### RECORD SET:
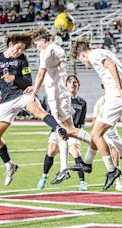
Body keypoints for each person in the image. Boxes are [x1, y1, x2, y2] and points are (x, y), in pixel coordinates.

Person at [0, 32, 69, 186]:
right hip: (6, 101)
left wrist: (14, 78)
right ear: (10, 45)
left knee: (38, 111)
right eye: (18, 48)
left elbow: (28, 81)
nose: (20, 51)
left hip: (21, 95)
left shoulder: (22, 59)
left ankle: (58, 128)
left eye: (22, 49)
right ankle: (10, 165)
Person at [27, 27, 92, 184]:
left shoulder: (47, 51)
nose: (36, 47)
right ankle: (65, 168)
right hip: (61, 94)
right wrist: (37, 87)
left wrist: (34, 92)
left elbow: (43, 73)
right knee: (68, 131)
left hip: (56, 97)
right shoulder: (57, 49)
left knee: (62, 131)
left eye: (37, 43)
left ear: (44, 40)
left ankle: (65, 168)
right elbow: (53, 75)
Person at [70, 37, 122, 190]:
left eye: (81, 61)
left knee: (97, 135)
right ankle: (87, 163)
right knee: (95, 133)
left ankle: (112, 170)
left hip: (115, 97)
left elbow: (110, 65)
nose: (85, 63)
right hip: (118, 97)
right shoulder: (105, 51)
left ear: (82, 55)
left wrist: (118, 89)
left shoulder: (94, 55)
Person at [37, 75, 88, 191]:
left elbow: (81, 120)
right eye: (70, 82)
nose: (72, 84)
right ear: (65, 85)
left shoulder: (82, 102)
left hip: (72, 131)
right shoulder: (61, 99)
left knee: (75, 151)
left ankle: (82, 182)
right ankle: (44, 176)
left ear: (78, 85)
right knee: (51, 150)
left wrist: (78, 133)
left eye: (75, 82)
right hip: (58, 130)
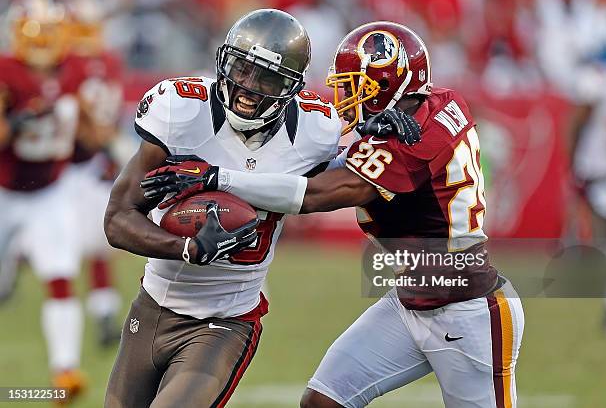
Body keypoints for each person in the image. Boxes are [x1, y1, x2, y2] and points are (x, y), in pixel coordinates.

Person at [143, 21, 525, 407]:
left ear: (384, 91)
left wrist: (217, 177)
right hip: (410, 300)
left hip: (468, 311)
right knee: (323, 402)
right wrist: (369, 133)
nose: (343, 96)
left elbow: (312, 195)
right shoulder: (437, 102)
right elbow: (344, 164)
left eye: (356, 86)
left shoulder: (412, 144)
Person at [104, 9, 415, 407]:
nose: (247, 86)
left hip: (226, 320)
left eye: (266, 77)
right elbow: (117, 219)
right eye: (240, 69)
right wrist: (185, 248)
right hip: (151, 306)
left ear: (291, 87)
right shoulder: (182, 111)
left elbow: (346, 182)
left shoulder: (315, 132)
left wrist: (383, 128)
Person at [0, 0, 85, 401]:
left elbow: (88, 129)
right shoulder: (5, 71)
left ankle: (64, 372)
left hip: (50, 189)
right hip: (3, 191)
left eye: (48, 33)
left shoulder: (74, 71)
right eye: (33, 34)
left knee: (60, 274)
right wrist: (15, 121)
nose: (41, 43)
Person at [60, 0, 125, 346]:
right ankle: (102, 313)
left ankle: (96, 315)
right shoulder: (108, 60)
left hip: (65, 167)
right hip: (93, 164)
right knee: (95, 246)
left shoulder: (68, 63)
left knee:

### WHAT THE EXERCISE ASKS:
From the line with "left elbow: (346, 182)" to the final line of the listing, write out each line unchanged. Add nothing.

### ANSWER FOR THE TASK:
left elbow: (346, 182)
left shoulder: (315, 132)
left wrist: (383, 128)
Person at [0, 0, 85, 401]:
left elbow: (88, 129)
right shoulder: (5, 71)
left ankle: (64, 372)
left hip: (50, 189)
right hip: (3, 191)
left eye: (48, 33)
left shoulder: (74, 71)
right eye: (33, 34)
left knee: (60, 274)
right wrist: (15, 121)
nose: (41, 43)
Person at [60, 0, 125, 346]:
right ankle: (102, 313)
left ankle: (96, 315)
right shoulder: (108, 60)
left hip: (65, 167)
right hip: (93, 164)
right knee: (95, 246)
left shoulder: (68, 63)
left knee:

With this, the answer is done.